> TRY IT
When the word "labels" shows up in a line of the records below, copy that line.

> SOURCE RECORDS
= Beginning of Section =

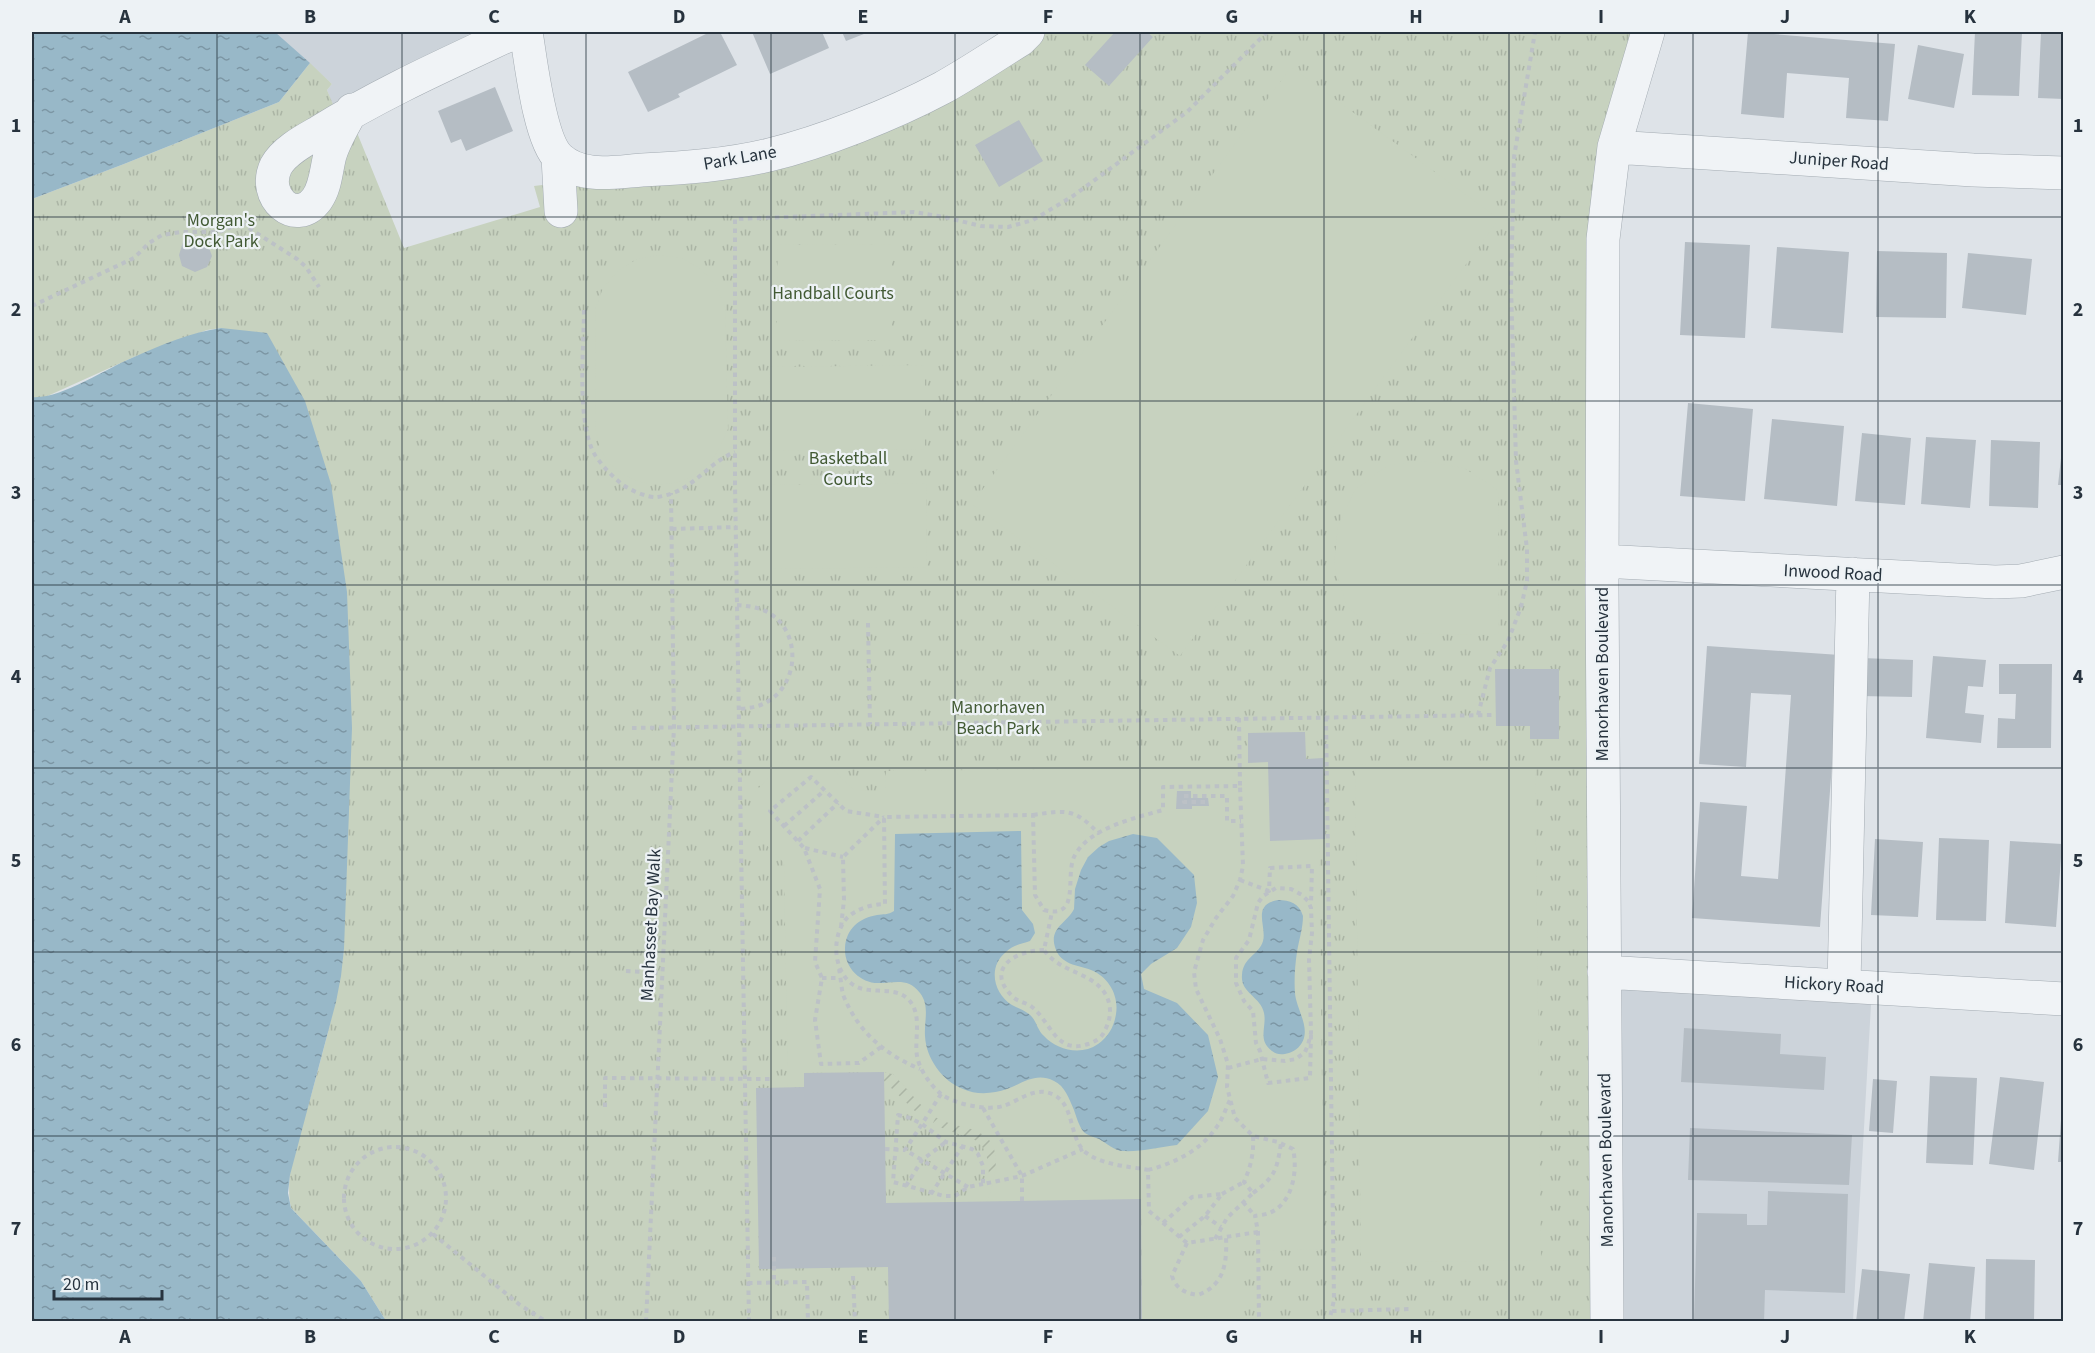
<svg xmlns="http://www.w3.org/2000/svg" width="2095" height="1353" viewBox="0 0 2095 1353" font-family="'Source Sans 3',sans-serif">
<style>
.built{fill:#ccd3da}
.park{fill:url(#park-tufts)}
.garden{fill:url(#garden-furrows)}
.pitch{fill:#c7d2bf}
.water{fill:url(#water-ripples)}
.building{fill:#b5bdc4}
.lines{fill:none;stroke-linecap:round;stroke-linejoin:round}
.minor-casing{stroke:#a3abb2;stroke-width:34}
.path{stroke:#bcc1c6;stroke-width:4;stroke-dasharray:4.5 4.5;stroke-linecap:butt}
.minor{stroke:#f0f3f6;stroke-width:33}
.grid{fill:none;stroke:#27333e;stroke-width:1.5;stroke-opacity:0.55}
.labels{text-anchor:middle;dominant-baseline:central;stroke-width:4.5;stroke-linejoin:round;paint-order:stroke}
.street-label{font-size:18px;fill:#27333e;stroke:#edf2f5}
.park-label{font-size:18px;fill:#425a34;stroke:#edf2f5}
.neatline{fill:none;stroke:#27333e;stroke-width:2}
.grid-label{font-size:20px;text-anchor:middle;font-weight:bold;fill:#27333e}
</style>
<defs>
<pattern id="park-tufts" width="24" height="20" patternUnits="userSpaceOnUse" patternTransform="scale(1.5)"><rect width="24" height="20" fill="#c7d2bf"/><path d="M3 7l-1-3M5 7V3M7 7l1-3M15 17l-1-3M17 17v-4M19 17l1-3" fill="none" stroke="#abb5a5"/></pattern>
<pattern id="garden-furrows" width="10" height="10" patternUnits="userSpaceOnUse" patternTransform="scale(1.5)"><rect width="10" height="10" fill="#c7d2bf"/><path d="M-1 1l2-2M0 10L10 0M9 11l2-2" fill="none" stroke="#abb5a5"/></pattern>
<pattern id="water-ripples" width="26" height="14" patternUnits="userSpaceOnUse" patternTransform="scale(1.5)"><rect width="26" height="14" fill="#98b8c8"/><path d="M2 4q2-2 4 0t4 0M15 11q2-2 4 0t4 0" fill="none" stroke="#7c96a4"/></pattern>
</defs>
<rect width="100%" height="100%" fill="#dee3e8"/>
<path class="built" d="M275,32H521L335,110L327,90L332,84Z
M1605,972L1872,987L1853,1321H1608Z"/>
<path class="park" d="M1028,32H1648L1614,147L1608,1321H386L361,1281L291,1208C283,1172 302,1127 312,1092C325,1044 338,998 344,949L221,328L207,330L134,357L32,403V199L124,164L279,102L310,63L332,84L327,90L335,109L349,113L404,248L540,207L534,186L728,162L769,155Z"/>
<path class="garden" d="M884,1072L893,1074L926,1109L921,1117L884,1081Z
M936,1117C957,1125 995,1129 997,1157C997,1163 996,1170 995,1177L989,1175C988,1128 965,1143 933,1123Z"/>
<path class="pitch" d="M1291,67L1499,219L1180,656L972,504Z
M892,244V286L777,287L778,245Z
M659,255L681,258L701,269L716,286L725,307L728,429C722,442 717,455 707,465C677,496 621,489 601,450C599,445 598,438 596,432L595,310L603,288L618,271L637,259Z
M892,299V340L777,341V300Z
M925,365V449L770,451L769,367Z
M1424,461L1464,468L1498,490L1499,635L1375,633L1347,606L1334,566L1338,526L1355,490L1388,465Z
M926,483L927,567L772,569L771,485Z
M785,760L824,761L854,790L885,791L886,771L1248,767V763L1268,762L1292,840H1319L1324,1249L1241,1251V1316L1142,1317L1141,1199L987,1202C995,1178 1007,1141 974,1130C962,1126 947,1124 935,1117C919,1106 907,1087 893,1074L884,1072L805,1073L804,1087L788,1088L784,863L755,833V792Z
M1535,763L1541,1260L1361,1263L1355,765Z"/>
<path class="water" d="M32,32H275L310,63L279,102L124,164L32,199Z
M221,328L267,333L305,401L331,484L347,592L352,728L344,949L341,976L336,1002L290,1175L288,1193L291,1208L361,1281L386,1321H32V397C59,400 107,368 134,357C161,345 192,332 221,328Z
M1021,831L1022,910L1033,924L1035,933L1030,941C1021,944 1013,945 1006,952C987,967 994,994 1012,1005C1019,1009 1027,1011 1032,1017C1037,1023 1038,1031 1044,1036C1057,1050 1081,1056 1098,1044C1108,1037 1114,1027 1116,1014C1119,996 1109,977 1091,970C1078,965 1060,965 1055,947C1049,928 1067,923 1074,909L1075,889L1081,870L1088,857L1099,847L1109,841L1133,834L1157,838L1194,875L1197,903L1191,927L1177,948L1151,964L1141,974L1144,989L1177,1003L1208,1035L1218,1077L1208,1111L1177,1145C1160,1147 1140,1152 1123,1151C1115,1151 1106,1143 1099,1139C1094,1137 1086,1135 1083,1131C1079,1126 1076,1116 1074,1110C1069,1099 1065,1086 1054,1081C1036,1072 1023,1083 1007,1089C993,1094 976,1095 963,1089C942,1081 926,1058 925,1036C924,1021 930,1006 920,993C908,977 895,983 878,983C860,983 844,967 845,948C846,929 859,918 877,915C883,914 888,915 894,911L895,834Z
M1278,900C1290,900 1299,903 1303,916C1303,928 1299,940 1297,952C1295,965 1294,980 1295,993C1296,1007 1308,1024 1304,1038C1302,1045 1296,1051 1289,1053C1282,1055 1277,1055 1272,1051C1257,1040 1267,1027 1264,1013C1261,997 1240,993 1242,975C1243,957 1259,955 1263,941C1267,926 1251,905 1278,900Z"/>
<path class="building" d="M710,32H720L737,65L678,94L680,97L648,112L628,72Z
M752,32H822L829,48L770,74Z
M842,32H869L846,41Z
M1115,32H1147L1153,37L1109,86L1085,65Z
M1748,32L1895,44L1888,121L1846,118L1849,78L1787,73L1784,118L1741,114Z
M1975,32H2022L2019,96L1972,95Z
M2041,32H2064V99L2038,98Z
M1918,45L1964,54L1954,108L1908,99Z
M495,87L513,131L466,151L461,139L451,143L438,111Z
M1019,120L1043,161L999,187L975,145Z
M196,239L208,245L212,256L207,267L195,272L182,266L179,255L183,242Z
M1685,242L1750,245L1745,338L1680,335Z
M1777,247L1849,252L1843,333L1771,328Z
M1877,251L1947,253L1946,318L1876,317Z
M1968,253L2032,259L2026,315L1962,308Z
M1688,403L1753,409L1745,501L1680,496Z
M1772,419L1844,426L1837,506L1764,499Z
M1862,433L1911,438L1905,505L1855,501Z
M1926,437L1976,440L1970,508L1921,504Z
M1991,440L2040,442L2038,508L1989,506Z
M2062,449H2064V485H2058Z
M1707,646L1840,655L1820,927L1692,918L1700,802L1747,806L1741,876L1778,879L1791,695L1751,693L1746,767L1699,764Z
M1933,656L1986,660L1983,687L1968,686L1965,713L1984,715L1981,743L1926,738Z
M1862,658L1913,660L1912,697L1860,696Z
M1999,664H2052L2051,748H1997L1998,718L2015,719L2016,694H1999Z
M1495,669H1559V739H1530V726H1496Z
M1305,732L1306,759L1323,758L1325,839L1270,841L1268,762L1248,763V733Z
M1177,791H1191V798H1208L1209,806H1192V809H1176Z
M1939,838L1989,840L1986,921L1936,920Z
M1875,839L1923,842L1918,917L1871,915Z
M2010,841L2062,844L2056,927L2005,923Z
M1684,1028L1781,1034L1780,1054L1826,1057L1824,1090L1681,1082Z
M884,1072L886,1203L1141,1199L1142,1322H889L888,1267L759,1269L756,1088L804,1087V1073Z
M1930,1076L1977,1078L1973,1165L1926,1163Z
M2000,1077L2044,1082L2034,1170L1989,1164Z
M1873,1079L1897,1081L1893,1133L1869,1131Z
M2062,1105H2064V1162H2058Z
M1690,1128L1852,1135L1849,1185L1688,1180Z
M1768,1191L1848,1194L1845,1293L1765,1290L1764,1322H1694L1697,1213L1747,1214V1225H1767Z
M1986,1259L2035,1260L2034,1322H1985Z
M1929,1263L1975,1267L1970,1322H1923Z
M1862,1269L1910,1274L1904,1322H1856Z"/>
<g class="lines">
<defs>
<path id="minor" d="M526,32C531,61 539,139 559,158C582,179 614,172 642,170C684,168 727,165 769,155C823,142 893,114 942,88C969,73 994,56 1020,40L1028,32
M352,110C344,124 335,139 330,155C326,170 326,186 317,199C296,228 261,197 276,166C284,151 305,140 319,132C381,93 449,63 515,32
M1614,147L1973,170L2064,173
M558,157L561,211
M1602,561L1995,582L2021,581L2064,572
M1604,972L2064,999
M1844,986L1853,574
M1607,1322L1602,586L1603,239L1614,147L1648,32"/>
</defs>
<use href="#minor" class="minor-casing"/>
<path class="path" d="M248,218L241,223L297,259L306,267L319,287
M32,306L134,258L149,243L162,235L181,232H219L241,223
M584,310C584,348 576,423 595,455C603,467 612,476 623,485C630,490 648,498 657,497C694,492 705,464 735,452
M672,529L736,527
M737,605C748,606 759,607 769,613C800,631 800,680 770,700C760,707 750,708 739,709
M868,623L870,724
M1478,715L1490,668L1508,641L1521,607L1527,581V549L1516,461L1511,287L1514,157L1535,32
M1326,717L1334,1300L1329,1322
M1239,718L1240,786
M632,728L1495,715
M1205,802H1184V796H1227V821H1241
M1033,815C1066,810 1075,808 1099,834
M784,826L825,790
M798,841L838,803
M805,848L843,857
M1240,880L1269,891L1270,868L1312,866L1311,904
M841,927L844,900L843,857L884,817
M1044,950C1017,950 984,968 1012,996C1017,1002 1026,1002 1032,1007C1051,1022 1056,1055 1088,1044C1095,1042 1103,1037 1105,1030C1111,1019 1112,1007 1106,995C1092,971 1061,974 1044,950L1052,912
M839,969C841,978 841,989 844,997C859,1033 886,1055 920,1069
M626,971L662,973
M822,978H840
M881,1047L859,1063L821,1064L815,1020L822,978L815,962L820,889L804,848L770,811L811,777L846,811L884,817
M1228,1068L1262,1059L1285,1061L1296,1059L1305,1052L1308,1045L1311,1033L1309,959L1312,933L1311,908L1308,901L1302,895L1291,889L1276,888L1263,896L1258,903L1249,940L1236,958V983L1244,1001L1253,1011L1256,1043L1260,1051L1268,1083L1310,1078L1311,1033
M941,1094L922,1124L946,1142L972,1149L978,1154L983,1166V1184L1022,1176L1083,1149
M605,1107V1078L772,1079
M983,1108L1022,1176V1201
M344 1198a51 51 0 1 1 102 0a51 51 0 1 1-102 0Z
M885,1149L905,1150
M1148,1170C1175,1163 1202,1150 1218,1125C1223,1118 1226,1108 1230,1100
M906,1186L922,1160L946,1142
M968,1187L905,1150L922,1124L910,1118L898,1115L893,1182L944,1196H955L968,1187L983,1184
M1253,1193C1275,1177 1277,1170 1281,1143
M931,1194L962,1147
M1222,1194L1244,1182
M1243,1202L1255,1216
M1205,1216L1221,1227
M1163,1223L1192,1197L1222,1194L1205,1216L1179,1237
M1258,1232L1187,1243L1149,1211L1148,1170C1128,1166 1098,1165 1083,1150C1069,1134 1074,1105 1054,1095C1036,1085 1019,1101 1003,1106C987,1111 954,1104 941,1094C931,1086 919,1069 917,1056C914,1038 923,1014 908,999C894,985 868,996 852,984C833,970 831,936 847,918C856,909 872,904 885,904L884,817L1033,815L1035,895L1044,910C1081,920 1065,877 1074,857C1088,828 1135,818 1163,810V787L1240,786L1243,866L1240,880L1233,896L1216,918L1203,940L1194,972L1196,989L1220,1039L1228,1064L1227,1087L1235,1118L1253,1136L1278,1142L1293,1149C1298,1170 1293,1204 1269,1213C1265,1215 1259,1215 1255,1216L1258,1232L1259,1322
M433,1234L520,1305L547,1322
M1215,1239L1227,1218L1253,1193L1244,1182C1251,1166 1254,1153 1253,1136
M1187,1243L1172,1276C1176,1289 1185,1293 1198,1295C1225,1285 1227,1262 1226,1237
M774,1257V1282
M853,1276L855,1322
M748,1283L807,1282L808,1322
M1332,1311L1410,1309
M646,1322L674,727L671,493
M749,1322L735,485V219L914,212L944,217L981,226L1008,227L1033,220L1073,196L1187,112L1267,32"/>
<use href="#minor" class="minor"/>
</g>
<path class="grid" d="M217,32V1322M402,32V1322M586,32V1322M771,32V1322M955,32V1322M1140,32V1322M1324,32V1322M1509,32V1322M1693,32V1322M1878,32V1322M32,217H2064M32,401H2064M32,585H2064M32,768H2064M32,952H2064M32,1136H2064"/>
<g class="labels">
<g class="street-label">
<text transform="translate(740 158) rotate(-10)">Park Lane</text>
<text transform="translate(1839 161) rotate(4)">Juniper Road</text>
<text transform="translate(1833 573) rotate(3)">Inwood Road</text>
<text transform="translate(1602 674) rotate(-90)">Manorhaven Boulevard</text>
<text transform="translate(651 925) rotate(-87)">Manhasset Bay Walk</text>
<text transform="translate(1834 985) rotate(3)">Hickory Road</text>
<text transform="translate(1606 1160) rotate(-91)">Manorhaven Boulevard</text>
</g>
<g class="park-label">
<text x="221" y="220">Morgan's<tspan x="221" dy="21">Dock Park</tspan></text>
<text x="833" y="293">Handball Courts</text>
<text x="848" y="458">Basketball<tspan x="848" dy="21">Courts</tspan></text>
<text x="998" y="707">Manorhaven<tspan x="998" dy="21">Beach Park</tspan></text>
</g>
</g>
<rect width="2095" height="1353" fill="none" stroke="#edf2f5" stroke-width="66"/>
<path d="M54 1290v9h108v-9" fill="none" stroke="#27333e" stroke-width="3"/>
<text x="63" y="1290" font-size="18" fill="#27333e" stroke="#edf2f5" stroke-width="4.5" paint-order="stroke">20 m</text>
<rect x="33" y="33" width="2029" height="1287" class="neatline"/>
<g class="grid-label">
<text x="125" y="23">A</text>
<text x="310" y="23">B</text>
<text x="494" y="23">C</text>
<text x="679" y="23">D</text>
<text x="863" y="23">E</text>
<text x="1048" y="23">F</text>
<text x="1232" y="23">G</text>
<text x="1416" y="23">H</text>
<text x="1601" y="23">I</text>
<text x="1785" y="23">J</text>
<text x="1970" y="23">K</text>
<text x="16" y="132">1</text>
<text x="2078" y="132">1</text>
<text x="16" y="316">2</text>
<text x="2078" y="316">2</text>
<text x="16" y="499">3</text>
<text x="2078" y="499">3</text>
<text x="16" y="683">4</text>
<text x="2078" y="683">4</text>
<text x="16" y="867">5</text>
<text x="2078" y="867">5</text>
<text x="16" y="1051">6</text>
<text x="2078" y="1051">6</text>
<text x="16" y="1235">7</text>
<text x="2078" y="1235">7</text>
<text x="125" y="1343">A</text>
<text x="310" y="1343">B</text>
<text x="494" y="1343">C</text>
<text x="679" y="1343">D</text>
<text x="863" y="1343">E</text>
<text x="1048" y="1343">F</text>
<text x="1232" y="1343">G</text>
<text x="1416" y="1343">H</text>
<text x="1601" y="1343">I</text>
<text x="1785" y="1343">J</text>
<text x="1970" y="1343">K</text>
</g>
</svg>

= End of Section =

> SOLUTION BELOW
.labels{text-anchor:middle;dominant-baseline:central;stroke-width:4.5;stroke-linejoin:round;paint-order:stroke}
<g class="labels">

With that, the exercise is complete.